The main challenge in the use of a distribution to determine the threshold are that R₁ and R₂ are correlated, and the potential for a bias in R₁. A common compromise in this approach is to use a fixed threshold. However, this does not capture the major factors that affect the level of confidence (or success rate) associated with the resolved ambiguities. To address this, the conventional ratio test has been developed further including combining the ratio test with the integer aperture (IA) concept.

The ratio test–based integer aperture (RTIA) is a combination of Monte Carlo simulation for the ratio test with the IA method. This requires the simulation of a large number of normally distributed independent samples of float ambiguities. However, the assumption of independent normally distributed float ambiguities is difficult to justify. Furthermore, the need for significant computational resources for the online simulation of large samples (>100,000) and computation of the success/fail rates precludes the use of IA in real time.

The recently developed doubly non-central F-distribution (DNCF) method is based on the same test statistic used in the ratio test in expression (4). The DNCF distribution describes the statistic characteristics of the quotient of two independent non-central Chi distributions.

Although, the numerator (R₂) and denominator (R₁) are correlated as addressed earlier, the threshold determined from a DNCF distribution can effectively over-bound the ratio test statistic in terms of confidence level. Therefore, the DNCF-based method acknowledges both correlation and the existence of bias in R₁. For comparison purposes, Figure 1 (at the top of this article) shows the relationship between the confidence levels (CL) determined from DNCF and the number of ambiguities (degrees of freedom or DOF) for various thresholds used in a traditional ratio test.

Figure 1 clearly indicates that the traditional fixed-threshold method cannot produce the confidence level needed. Using a fixed threshold results either in a lower confidence level or misses the opportunity to fix integer ambiguities. For example, a selection of a threshold of 2.5 results in low confidence (<0.95) candidates being chosen when the DOF is less than 7, while at high confidence (>0.99) candidates are rejected when the DOF is larger than 18.

Stored data entries –
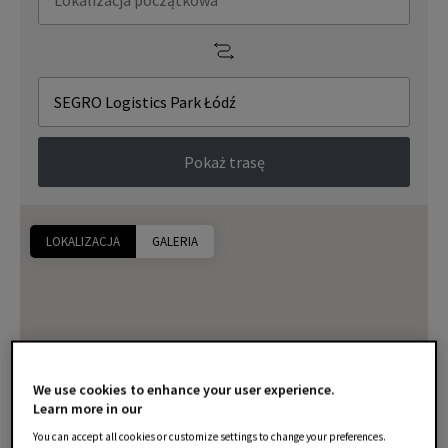
Pokaż trasę
LOKALIZACJA
GALERIA
We use cookies to enhance your user experience.
Learn more in our
You can accept all cookies or customize settings to change your preferences.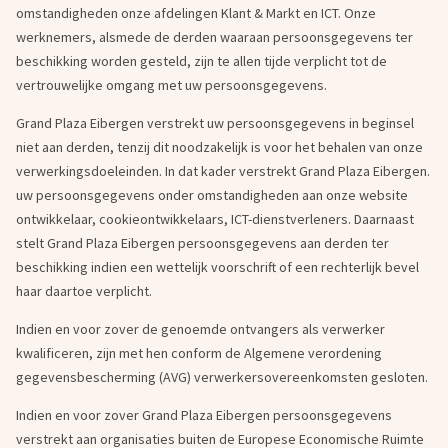
omstandigheden onze afdelingen Klant & Markt en ICT. Onze
werknemers, alsmede de derden waaraan persoonsgegevens ter
beschikking worden gesteld, zijn te allen tijde verplicht tot de
vertrouwelijke omgang met uw persoonsgegevens.
Grand Plaza Eibergen verstrekt uw persoonsgegevens in beginsel
niet aan derden, tenzij dit noodzakelijk is voor het behalen van onze
verwerkingsdoeleinden. In dat kader verstrekt Grand Plaza Eibergen.
uw persoonsgegevens onder omstandigheden aan onze website
ontwikkelaar, cookieontwikkelaars, ICT-dienstverleners. Daarnaast
stelt Grand Plaza Eibergen persoonsgegevens aan derden ter
beschikking indien een wettelijk voorschrift of een rechterlijk bevel
haar daartoe verplicht.
Indien en voor zover de genoemde ontvangers als verwerker
kwalificeren, zijn met hen conform de Algemene verordening
gegevensbescherming (AVG) verwerkersovereenkomsten gesloten.
Indien en voor zover Grand Plaza Eibergen persoonsgegevens
verstrekt aan organisaties buiten de Europese Economische Ruimte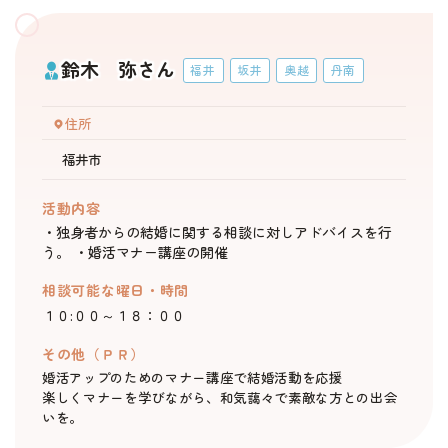
鈴木 弥さん
福井
坂井
奥越
丹南
住所
福井市
活動内容
・独身者からの結婚に関する相談に対しアドバイスを行
う。 ・婚活マナー講座の開催
相談可能な曜日・時間
１０:００～１８：００
その他（ＰＲ）
婚活アップのためのマナー講座で結婚活動を応援
楽しくマナーを学びながら、和気藹々で素敵な方との出会
いを。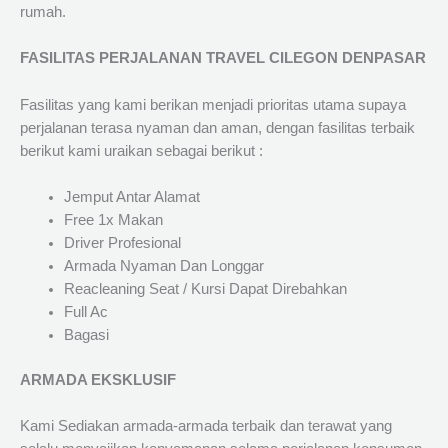
rumah.
FASILITAS PERJALANAN TRAVEL CILEGON DENPASAR
Fasilitas yang kami berikan menjadi prioritas utama supaya
perjalanan terasa nyaman dan aman, dengan fasilitas terbaik
berikut kami uraikan sebagai berikut :
Jemput Antar Alamat
Free 1x Makan
Driver Profesional
Armada Nyaman Dan Longgar
Reacleaning Seat / Kursi Dapat Direbahkan
Full Ac
Bagasi
ARMADA EKSKLUSIF
Kami Sediakan armada-armada terbaik dan terawat yang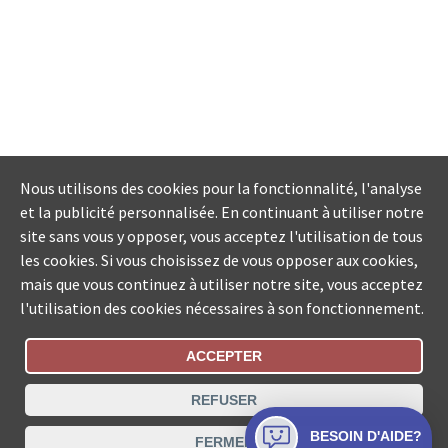
Nous utilisons des cookies pour la fonctionnalité, l'analyse
et la publicité personnalisée. En continuant à utiliser notre
site sans vous y opposer, vous acceptez l'utilisation de tous
les cookies. Si vous choisissez de vous opposer aux cookies,
mais que vous continuez à utiliser notre site, vous acceptez
l'utilisation des cookies nécessaires à son fonctionnement.
ACCEPTER
Statut De La Commande
REFUSER
Recherche des offices de Suisse
BESOIN D'AIDE?
FERMER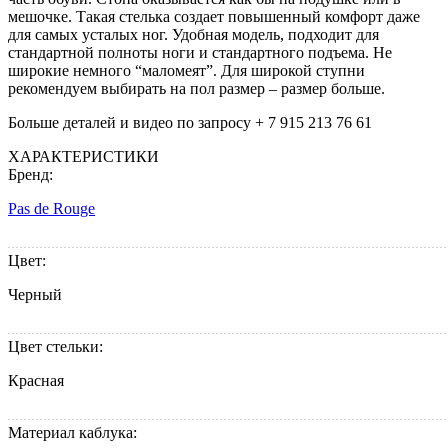
мешочке. Такая стелька создает повышенный комфорт даже
для самых усталых ног. Удобная модель, подходит для
стандартной полноты ноги и стандартного подъема. Не
широкие немного “маломеят”. Для широкой ступни
рекомендуем выбирать на пол размер – размер больше.
Больше деталей и видео по запросу + 7 915 213 76 61
ХАРАКТЕРИСТИКИ
Бренд:
Pas de Rouge
Цвет:
Черный
Цвет стельки:
Красная
Материал каблука: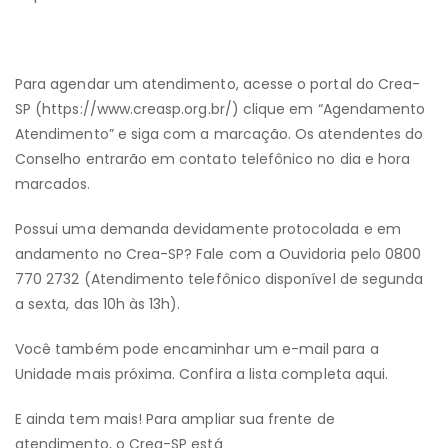
Para agendar um atendimento, acesse o portal do Crea-
SP (https://www.creasp.org.br/) clique em “Agendamento
Atendimento” e siga com a marcação. Os atendentes do
Conselho entrarão em contato telefônico no dia e hora
marcados.
Possui uma demanda devidamente protocolada e em
andamento no Crea-SP? Fale com a Ouvidoria pelo 0800
770 2732 (Atendimento telefônico disponível de segunda
a sexta, das 10h às 13h).
Você também pode encaminhar um e-mail para a
Unidade mais próxima. Confira a lista completa aqui.
E ainda tem mais! Para ampliar sua frente de
atendimento, o Crea-SP está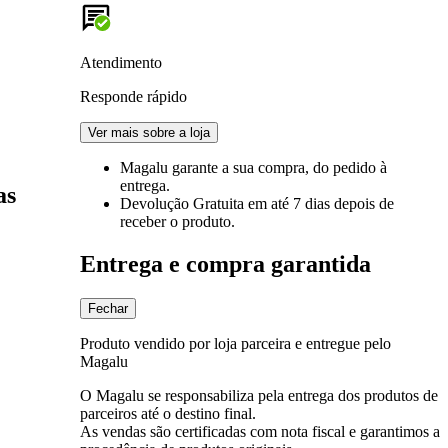
Atendimento
Responde rápido
Ver mais sobre a loja
Magalu garante
a sua compra, do pedido à
entrega.
as
Devolução Gratuita
em até 7 dias depois de
receber o produto.
Entrega e compra garantida
Fechar
Produto vendido por loja parceira e entregue pelo
Magalu
O Magalu se responsabiliza pela entrega dos produtos de
parceiros até o destino final.
As vendas são certificadas com nota fiscal e garantimos a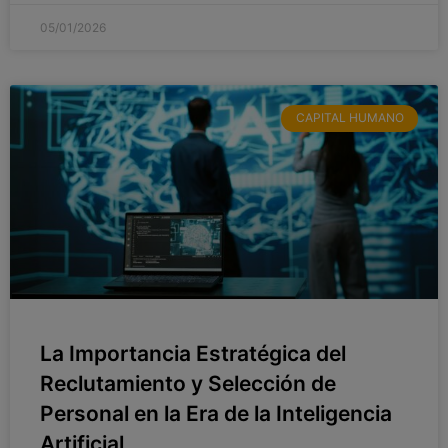
05/01/2026
CAPITAL HUMANO
La Importancia Estratégica del
Reclutamiento y Selección de
Personal en la Era de la Inteligencia
Artificial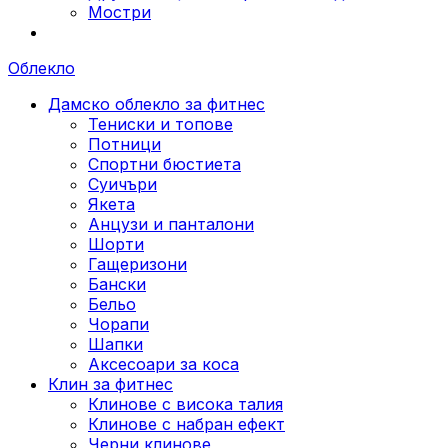
Мостри
Облекло
Дамско облекло за фитнес
Тениски и топове
Потници
Спортни бюстиета
Суичъри
Якета
Aнцузи и панталони
Шорти
Гащеризони
Бански
Бельо
Чорапи
Шапки
Аксесоари за коса
Клин за фитнес
Клинове с висока талия
Клинове с набран ефект
Черни клинове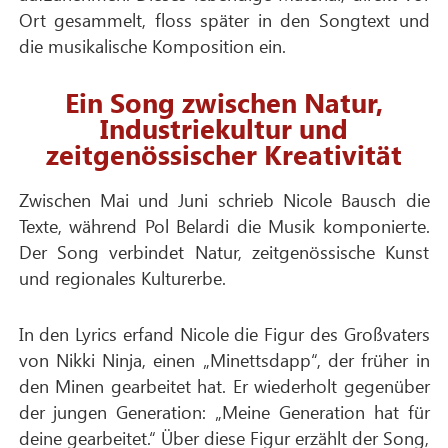
Ort gesammelt, floss später in den Songtext und
die musikalische Komposition ein.
Ein Song zwischen Natur,
Industriekultur und
zeitgenössischer Kreativität
Zwischen Mai und Juni schrieb Nicole Bausch die
Texte, während Pol Belardi die Musik komponierte.
Der Song verbindet Natur, zeitgenössische Kunst
und regionales Kulturerbe.
In den Lyrics erfand Nicole die Figur des Großvaters
von Nikki Ninja, einen „Minettsdapp“, der früher in
den Minen gearbeitet hat. Er wiederholt gegenüber
der jungen Generation: „Meine Generation hat für
deine gearbeitet.“ Über diese Figur erzählt der Song,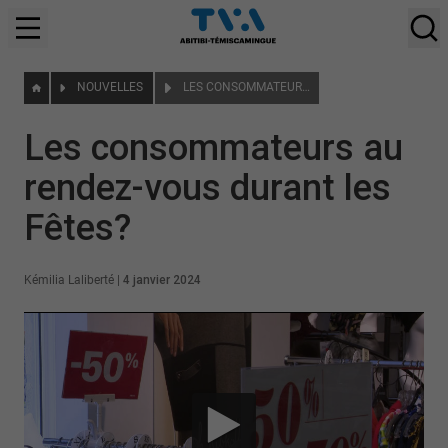
NOUVELLES
LES CONSOMMATEURS AU RENDEZ-VOUS DURANT LES FÊTES?
Les consommateurs au
rendez-vous durant les
Fêtes?
Kémilia Laliberté
|
4 janvier 2024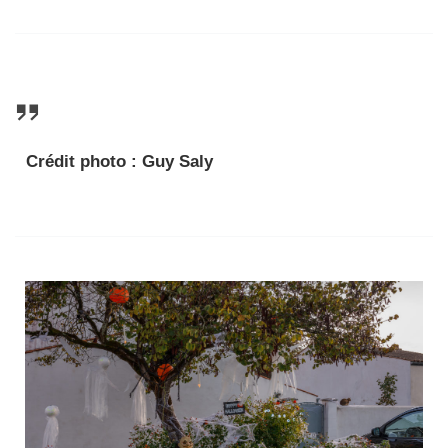
Crédit photo : Guy Saly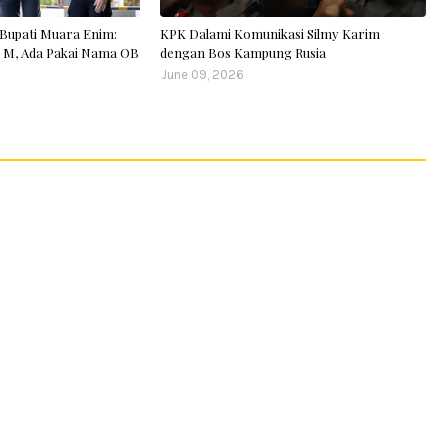
Bupati Muara Enim:
KPK Dalami Komunikasi Silmy Karim
 2 M, Ada Pakai Nama OB
dengan Bos Kampung Rusia
June 09, 2026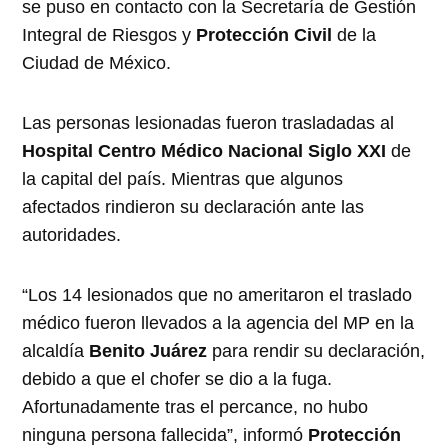
se puso en contacto con la Secretaría de Gestión
Integral de Riesgos y
Protección Civil
de la
Ciudad de México.
Las personas lesionadas fueron trasladadas al
Hospital Centro Médico Nacional Siglo XXI
de
la capital del país. Mientras que algunos
afectados rindieron su declaración ante las
autoridades.
“Los 14 lesionados que no ameritaron el traslado
médico fueron llevados a la agencia del MP en la
alcaldía
Benito Juárez
para rendir su declaración,
debido a que el chofer se dio a la fuga.
Afortunadamente tras el percance, no hubo
ninguna persona fallecida”, informó
Protección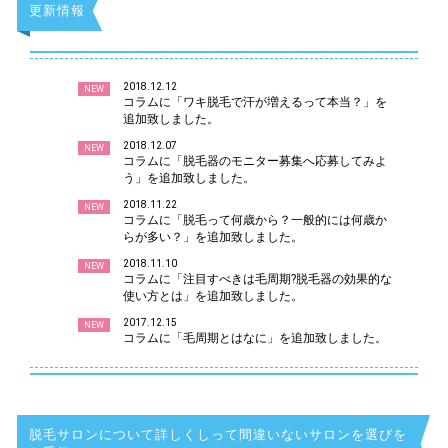
更新情報
2018.12.12
NEW
コラムに「ワキ脱毛で汗が増えるって本当？」を
追加致しました。
2018.12.07
NEW
コラムに「脱毛器のモニター募集へ応募してみよ
う」を追加致しました。
2018.11.22
NEW
コラムに「脱毛って何歳から？一般的には何歳か
らが多い？」を追加致しました。
2018.11.10
NEW
コラムに「注目すべきは毛周期?脱毛器の効果的な
使い方とは」を追加致しました。
2017.12.15
NEW
コラムに「毛周期とはなに」を追加致しました。
脱毛サロンについて詳しくしって間違いないサロンを選びを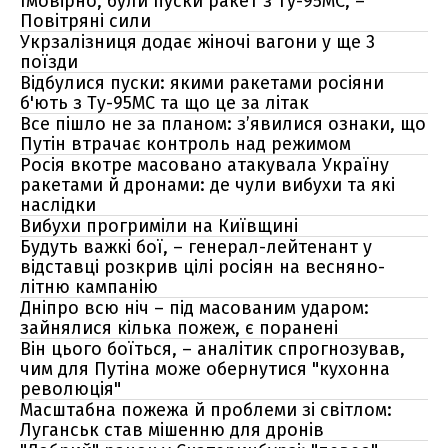
Імовірно, були пуски ракет з Ту-95МС, –
Повітряні сили
Укрзалізниця додає жіночі вагони у ще 3
поїзди
Відбулися пуски: якими ракетами росіяни
б'ють з Ту-95МС та що це за літак
Все пішло не за планом: з’явилися ознаки, що
Путін втрачає контроль над режимом
Росія вкотре масовано атакувала Україну
ракетами й дронами: де чули вибухи та які
наслідки
Вибухи прогриміли на Київщині
Будуть важкі бої, – генерал-лейтенант у
відставці розкрив цілі росіян на весняно-
літню кампанію
Дніпро всю ніч – під масованим ударом:
зайнялися кілька пожеж, є поранені
Він цього боїться, – аналітик спрогнозував,
чим для Путіна може обернутися "кухонна
революція"
Масштабна пожежа й проблеми зі світлом:
Луганськ став мішенню для дронів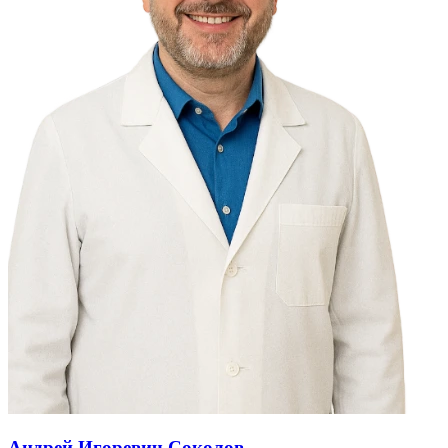
Андрей Игоревич Соколов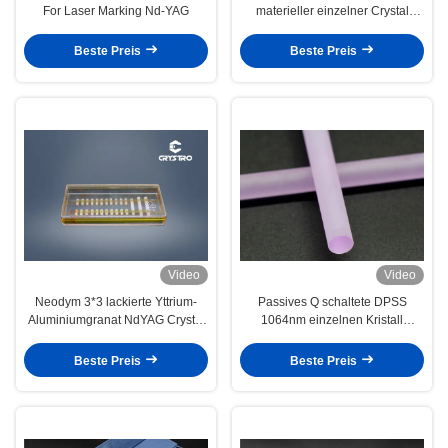
For Laser Marking Nd-YAG
materieller einzelner Crystal
Substrate
Beste Preis
Beste Preis
Video
Video
Neodym 3*3 lackierte Yttrium-
Passives Q schaltete DPSS
Aluminiumgranat NdYAG Crystal
1064nm einzelnen Kristall
For Laser Marking
3x3x5mm Lasers YAG
Beste Preis
Beste Preis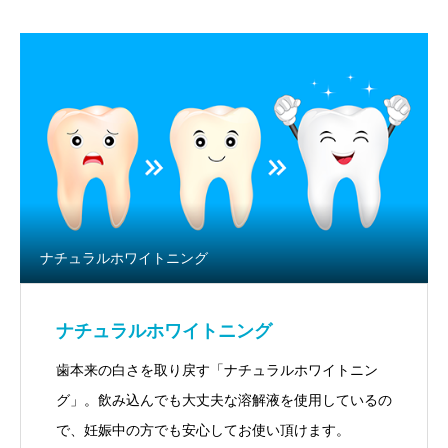
ナチュラルホワイトニング
ナチュラルホワイトニング
歯本来の白さを取り戻す「ナチュラルホワイトニン
グ」。飲み込んでも大丈夫な溶解液を使用しているの
で、妊娠中の方でも安心してお使い頂けます。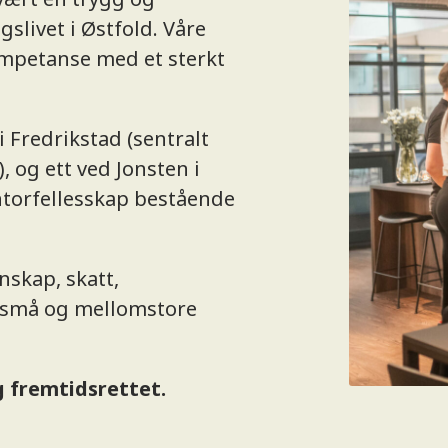
slivet i Østfold. Våre
ompetanse med et sterkt
i Fredrikstad (sentralt
 og ett ved Jonsten i
ontorfellesskap bestående
nskap, skatt,
r små og mellomstore
g fremtidsrettet.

WHAT TO WORK ON – Please carry on the passage about ratio-test thresholds for integer ambiguity resolution, starting right after its last sentence.

OUTPUT OF THE TASK –
Positioning Stage Integrity Monitoring
Although carrier phase measurements are used for high accuracy positioning, pseudorange measurements are still needed to provide constraints for position estimates. Therefore, the construction of test statistics for CRAIM need take into account the full set and subsets of measurements. For example, the full set test statistic includes all types of measurements used (e.g., pseudorange, linear phase combinations, and single frequency carrier phase measurements).

Because the carrier phase–based positioning involves single or double differencing operations, it is important that the mathematical correlation among the observables is accounted for. If any test statistic fails to pass the test (i.e., is larger than the corresponding threshold), a failure-exclusion process is needed. If failure-exclusion is unsuccessful, the position estimates cannot be trusted.

The protection levels can be calculated based on the sensitivity of residuals to the positioning error. This sensitivity for each measurement is also known as the slope. To protect users against potential failures, normally the worst-case scenario (the one with maximum slope value) is considered. Use of a Kalman filtering method allows the calculation of the protection level from the square root of covariance of the estimates (parameters) by a multiplication factor that reflects the confidence level.

Summary
For high-accuracy positioning, low noise carrier phase measurements must be used. Depending on the available resources and error-mitigation scheme, carrier phase can be used either in RTK mode (which needs at least one more receiver in a known position in the vicinity of the user) or PPP mode (which requires correction products generated from a wide area network of receivers).

In order to reach centimeter-level positioning accuracy with trust, the common challenge for both modes is the correct resolution of integer ambiguities. The correct resolution is ensured through ambiguity validation, while the trust is ensured through carrier phase–based integrity monitoring, both of which have been addressed in this article.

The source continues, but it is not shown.